Stored data entries:

Content starts

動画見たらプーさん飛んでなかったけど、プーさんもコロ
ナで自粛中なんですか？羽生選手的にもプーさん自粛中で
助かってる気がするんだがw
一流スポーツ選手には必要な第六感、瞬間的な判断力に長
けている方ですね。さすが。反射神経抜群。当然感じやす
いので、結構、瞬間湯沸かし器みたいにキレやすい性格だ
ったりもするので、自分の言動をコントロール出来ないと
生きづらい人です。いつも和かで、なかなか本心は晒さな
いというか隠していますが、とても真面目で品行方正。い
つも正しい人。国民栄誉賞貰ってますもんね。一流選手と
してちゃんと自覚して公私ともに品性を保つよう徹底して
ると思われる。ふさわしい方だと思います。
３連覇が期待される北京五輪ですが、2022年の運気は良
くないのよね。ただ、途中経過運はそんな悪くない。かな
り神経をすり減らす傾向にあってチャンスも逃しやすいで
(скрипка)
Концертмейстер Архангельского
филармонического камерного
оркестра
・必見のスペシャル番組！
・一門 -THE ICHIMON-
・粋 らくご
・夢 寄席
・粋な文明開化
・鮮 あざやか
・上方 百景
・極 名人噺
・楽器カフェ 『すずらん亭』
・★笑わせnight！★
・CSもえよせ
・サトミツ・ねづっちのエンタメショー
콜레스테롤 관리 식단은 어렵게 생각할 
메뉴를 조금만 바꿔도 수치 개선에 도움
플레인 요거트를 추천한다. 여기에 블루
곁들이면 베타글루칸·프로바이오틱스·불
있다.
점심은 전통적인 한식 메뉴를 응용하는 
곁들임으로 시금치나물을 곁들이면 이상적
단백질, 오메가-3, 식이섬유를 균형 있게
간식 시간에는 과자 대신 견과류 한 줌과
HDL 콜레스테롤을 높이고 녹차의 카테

Content ends

YOUR INSTRUCTIONS: In how many lines of the data does the string "곁들이면" appear? Only the number should be given.

ANSWER BOX: 2